Gary Lee James

Gary Lee James

SME Earthmoving at CM Labs

During high school I was taking vocational school half a day and setting to be an electrician. The first time I saw a mini excavator show up on my site to dig trenches for me to put electrical conduit at and I knew I was in the wrong career.
I went home and told my folks what I saw and what I wanted to do within a month my mom came home and told me that she Had sent in an application in my name for a articulated Dump Truck Driver and I started next week.!!! 
 

I remember my first day I showed up about two hours early just because I was allowed on a job site with giant equipment. I wanted to look around. Couple hours of training and I was off in my own truck fast-forward about three years, behind the scenes, I had ordered a key ring or master keys from online and had been practicing with all other machines after hours.
One Friday afternoon when the bosses were all out of town on vacation, the lead excavator operator showed up to the job site intoxicated in the morning and was told to go home as well as all of us to just call it a day and we would pick up things on Monday.  I quickly saw this as my opportunity and I split my measly $300 paycheck at the time with the three other operators two dump trucks and one dozer operator and ask them to stay. We stayed until midnight and I moved the 4000 yard quota in the John Deere 450 myself.
 

Monday morning my foreman showed up and Robert told me I was no longer at Dump Truck Driver. He was going to train me to be the best excavator operator Possible. He bought me a next cell phone with the walkie-talkie feature and five shirts with a chest pocket so I could hear every word he was saying While he was giving me right hand and left-hand commands until I perfected the movements of the excavator. After that because of my behind-the-scenes practice, I quickly started running the bulldozer and finishing my own slopes. Also, jumping between the road crew managing the motor grader as well as multiple other piece of equipment under my belt.

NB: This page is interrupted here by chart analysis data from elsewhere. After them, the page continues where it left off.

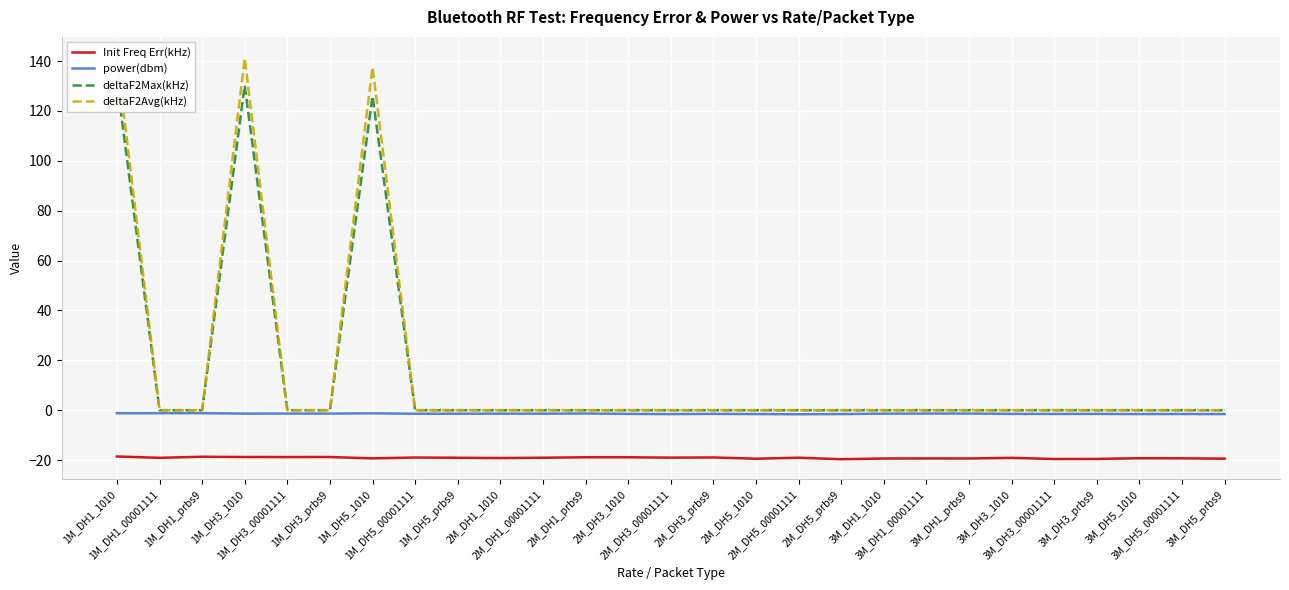

True or false: power(dbm) and deltaF2Max(kHz) intersect in this chart.

False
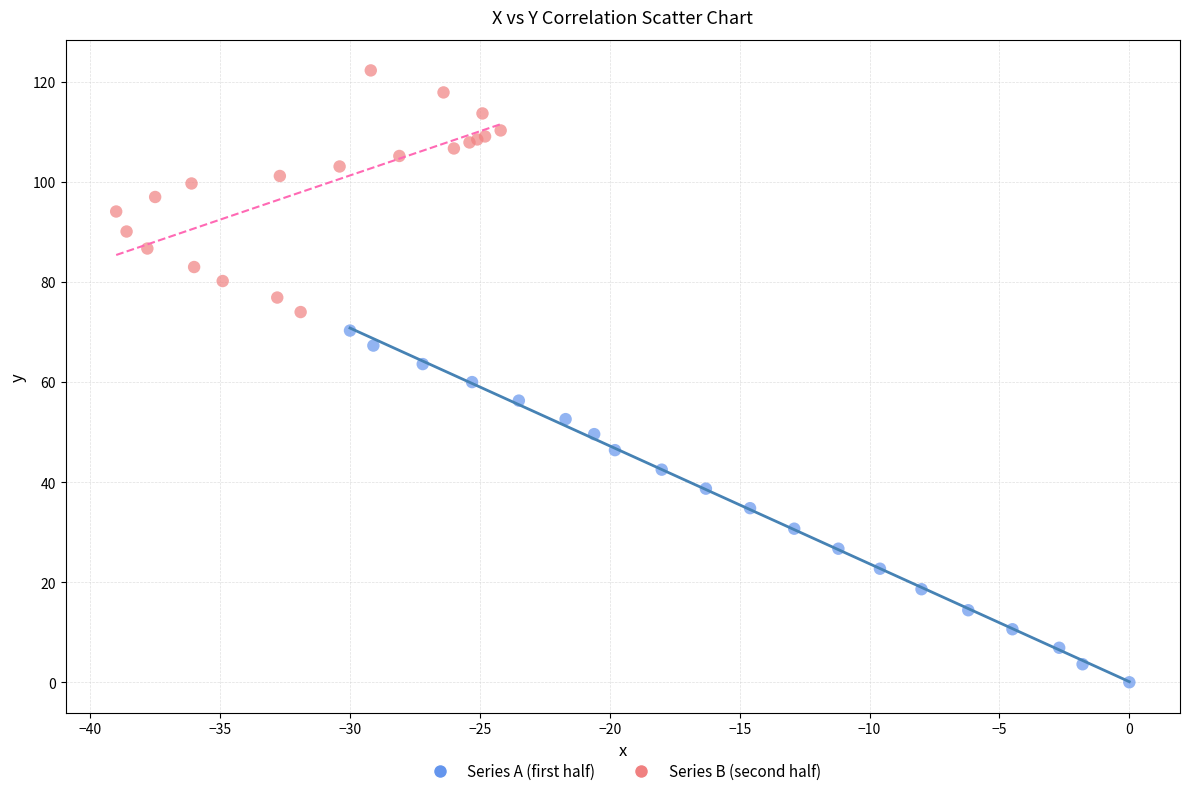

Which series has the widest spread of Y values?

Series A (first half)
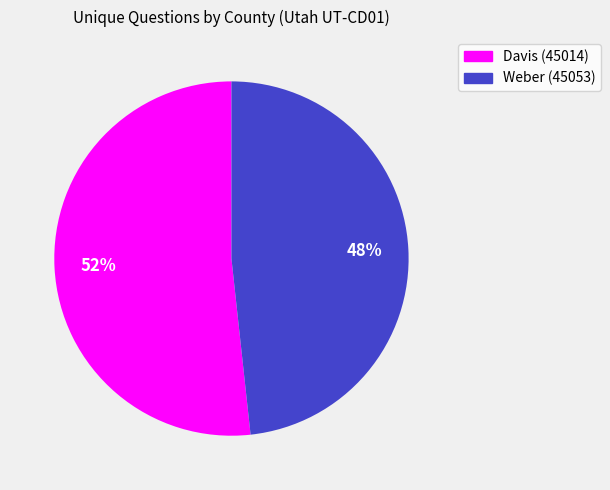

Rank the categories by value from highest to lowest.

Davis (45014), Weber (45053)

10 years in the game, I became foreman shortly there after I started my own earthwork company. Quickly after starting my own company, I buried myself in a 4 foot deep trench, severely injuring my spine and legs, after that I spent a couple of the years trying to stay in the field, but the pain was too great sitting in the cab for 10 hours a day which led me to Colorado, where I took a lead instructor position behind simulators as well as real equipment. I quickly fell in love with the simulation training and the lack of danger and pressure. Within a year we became slightly popular within Colorado. Major companies were sending us their operators to be trained and sent back to them with perfective moves and cycle times safety all this in mind. 

 

during Covid, I moved back to my home state of Florida where I joined who I think is the best simulation company I have been in front of CM Labs and for the last four years I have been the subject matter expert and one of the instructors for what we call SIM guide training kind of a train the Trainer if you buy a training tool from CM Labs and that's what I do right now I travel the United States Canada and other close countries helping new instructors and operators. Get the best out of simulation and keep them out of the Trench until ready.